I think one of the most important advancements in biomedical technology that has improved our understanding of the complexities of cancer is the ability to sequence the cancer genome for any individual patient, in a rapid and cost-effective manner, to help us make treatment decisions in the clinic.
Arjun V. Balar, MD
I think one of the most important advancements in biomedical technology that has improved our understanding of the complexities of cancer is the ability to sequence the cancer genome for any individual patient, in a rapid and cost-effective manner, to help us make treatment decisions in the clinic. The idea seems simple enough: Identify all mutations in the tumor DNA and find a drug that might target one of them. The concept of targeted therapy in cancer is dependent on having effective drugs to target mutations and, most importantly and not trivially, having comprehensive, reliable, and reproducible genetic information that is biologically relevant and useful in the clinic.

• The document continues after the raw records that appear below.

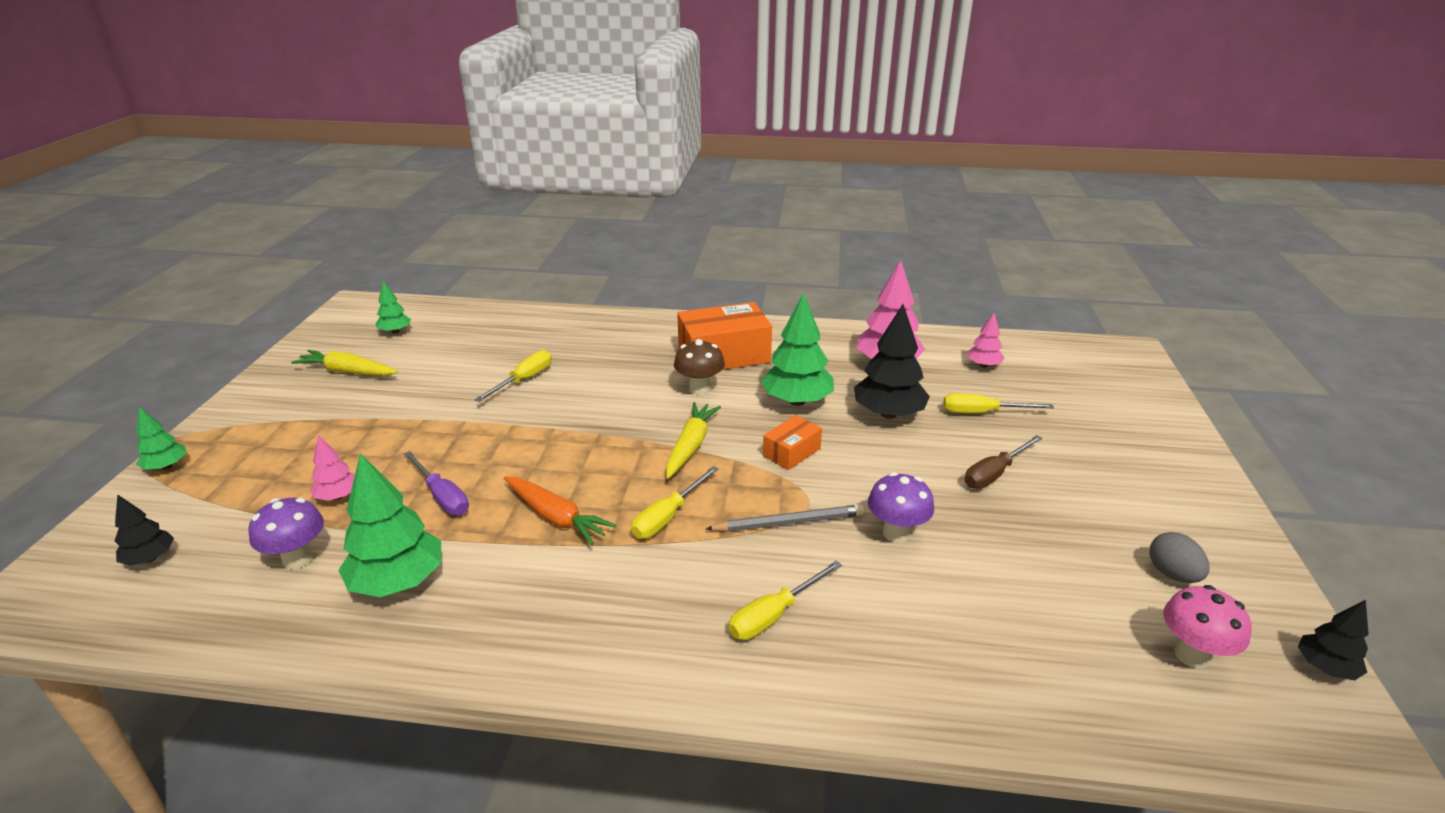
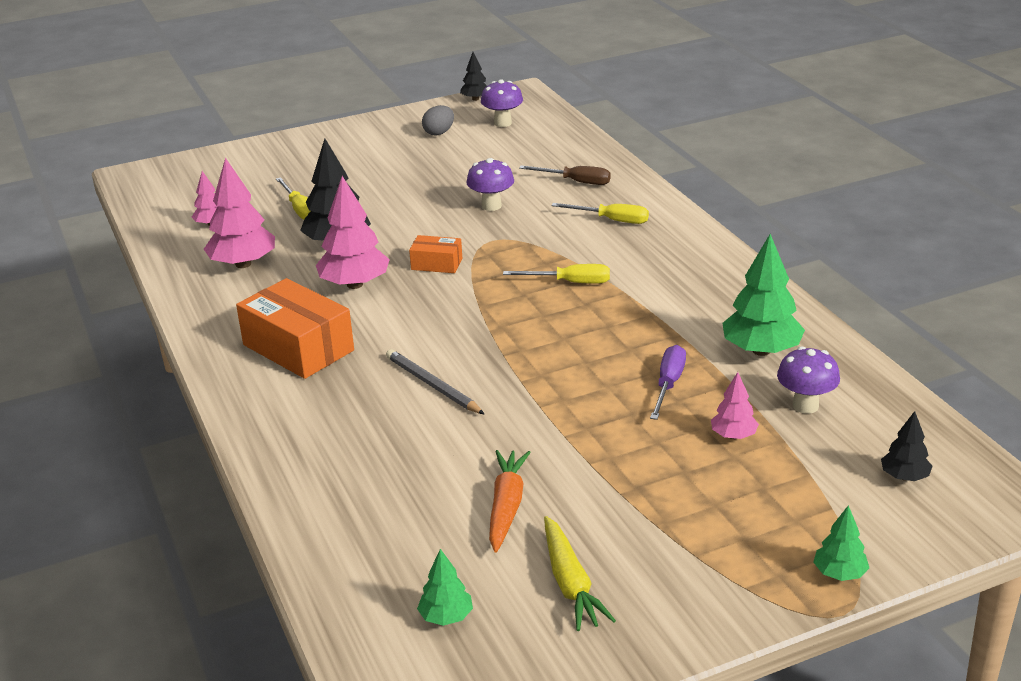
camera: 120 degrees left, 0 degrees up
yellow screwdriver [474,350,552,402] -> none
orange carrot [504,477,616,545] -> orange carrot moved to [489,450,531,553]
yellow carrot [666,402,721,479] -> none
brown mushroom [674,339,725,395] -> none
grey pencil [706,504,864,532] -> grey pencil moved to [386,349,484,414]
green tree [761,293,834,406] -> pink tree [316,176,390,289]
brown screwdriver [965,435,1043,489] -> brown screwdriver moved to [519,165,611,185]
pink mushroom [1163,585,1251,668] -> purple mushroom [481,79,523,127]

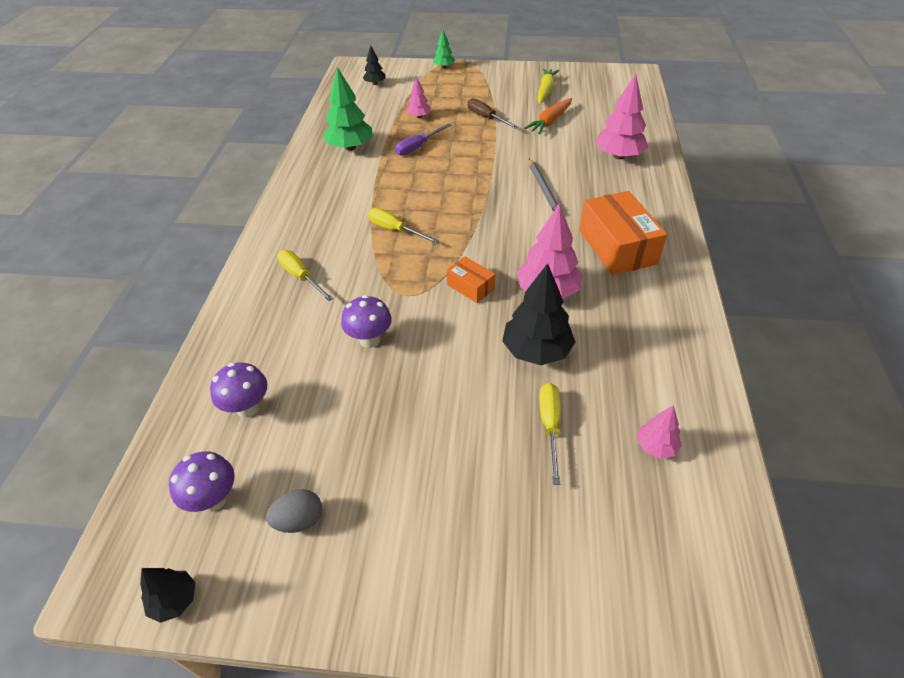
camera: 150 degrees left, 15 degrees up
pink tree [204,158,275,268] -> pink tree moved to [595,73,648,159]
green tree [417,549,473,626] -> none
brown screwdriver [519,165,611,185] -> brown screwdriver moved to [467,98,518,129]
purple mushroom [777,347,840,414] -> purple mushroom moved to [210,362,268,418]

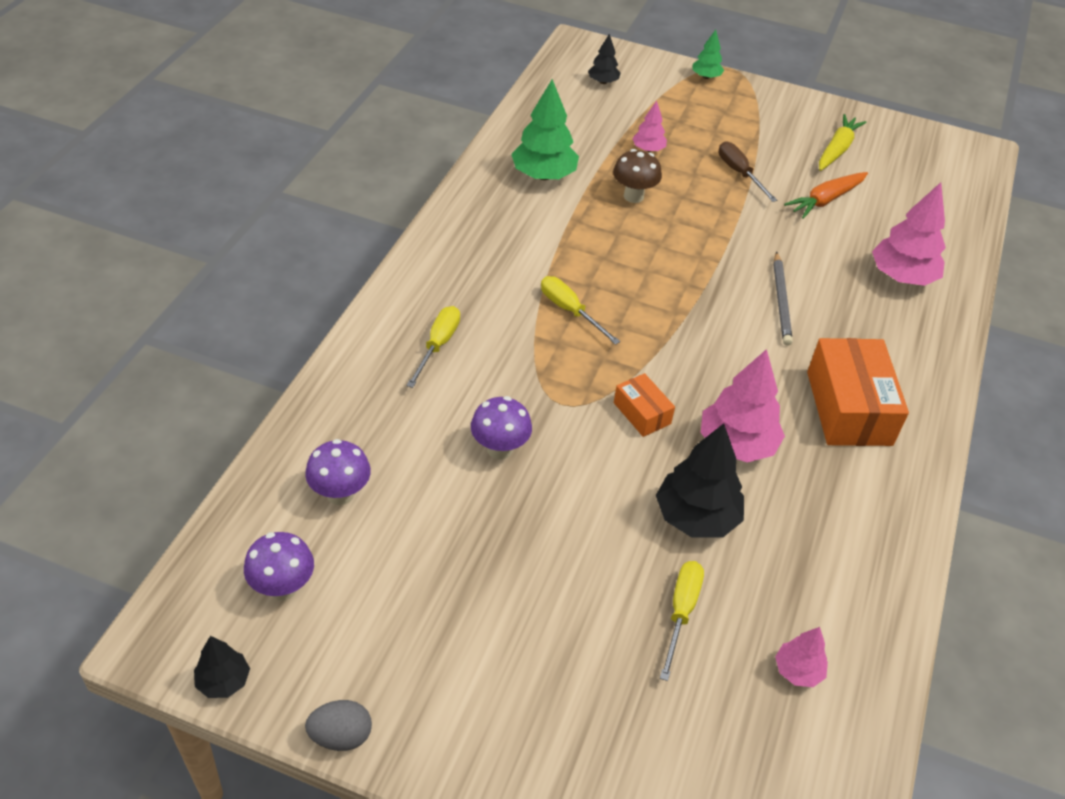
camera: 10 degrees right, 0 degrees up
grey egg [266,489,322,533] -> grey egg moved to [305,700,372,751]
yellow screwdriver [277,250,334,301] -> yellow screwdriver turned 45 degrees clockwise [406,306,460,388]
purple screwdriver [395,123,452,155] -> brown mushroom [613,149,662,203]

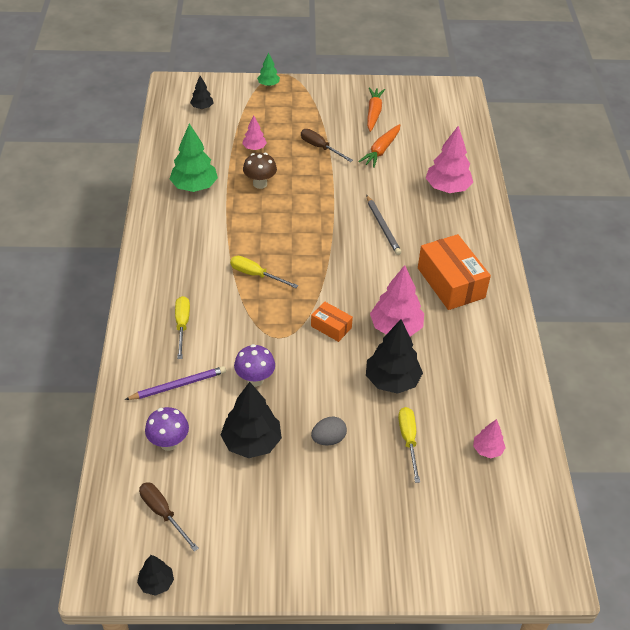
camera: 20 degrees left, 0 degrees up
purple mushroom [244,532,314,600] -> brown screwdriver [139,482,199,552]
grey egg [305,700,372,751] -> grey egg moved to [311,416,347,446]
yellow carrot [819,114,867,171] -> orange carrot [367,87,385,132]
none -> purple pencil [124,366,226,400]
none -> black tree [221,382,282,458]

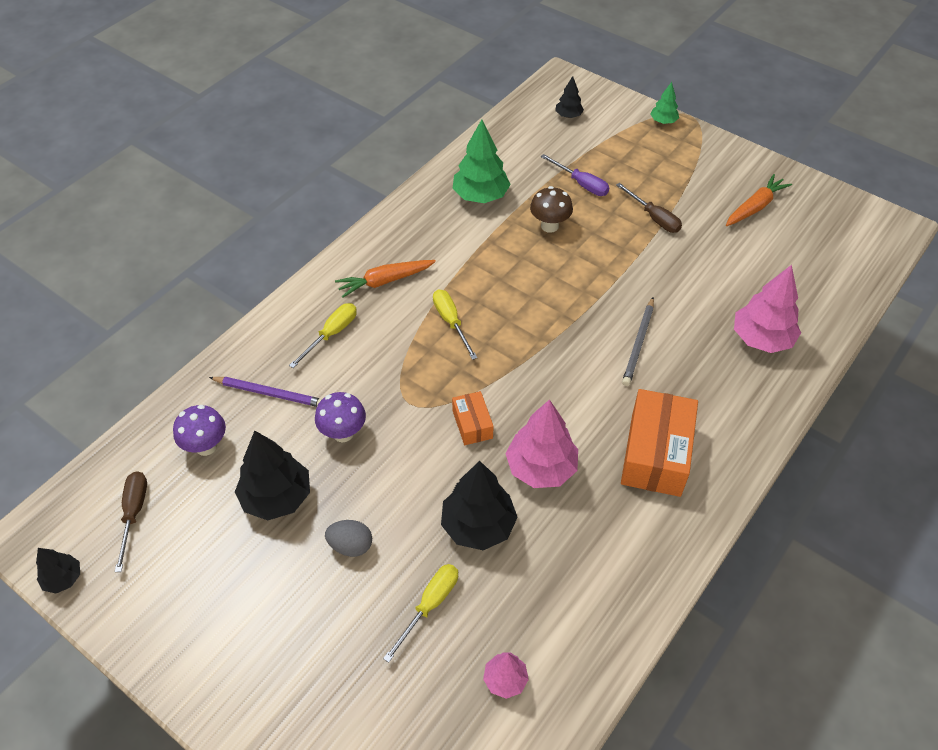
camera: 40 degrees right, 5 degrees up
pink tree [242,116,267,150] -> purple screwdriver [541,154,609,196]
brown screwdriver [301,129,353,162] -> brown screwdriver turned 150 degrees clockwise [616,183,682,233]
orange carrot [358,124,400,168] -> orange carrot moved to [335,260,436,298]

There are numerous companies providing next-generation sequencing (NGS) platforms, utilizing a variety of technologies. Each new method promises to provide more clinically useful information while also requiring that less genetic material be taken from previously unusable sources such as old paraffin blocks, fine-needle aspirates, and peripheral blood. The reports generated can be dizzying for a clinician, especially community oncologists who must keep up with the relentless pace of change in cancer with new treatments and standards of care for a broad range of cancer diagnoses. It’s hard enough keeping up with the new treatmentsit can often feel like we have a new FDA approval each week—but what’s been seemingly neglected is informing and educating the oncology community about how to interpret and use genomic information from these NGS technologies that is meant to help inform these new treatments. Not all NGS technologies are created equal, and there are certainly significant differences between sequencing platforms with regard to the genes and the mutations or alterations covered (and not covered) and whether matched normal is used to filter out single nucleotide polymorphisms or other variants of unknown significance.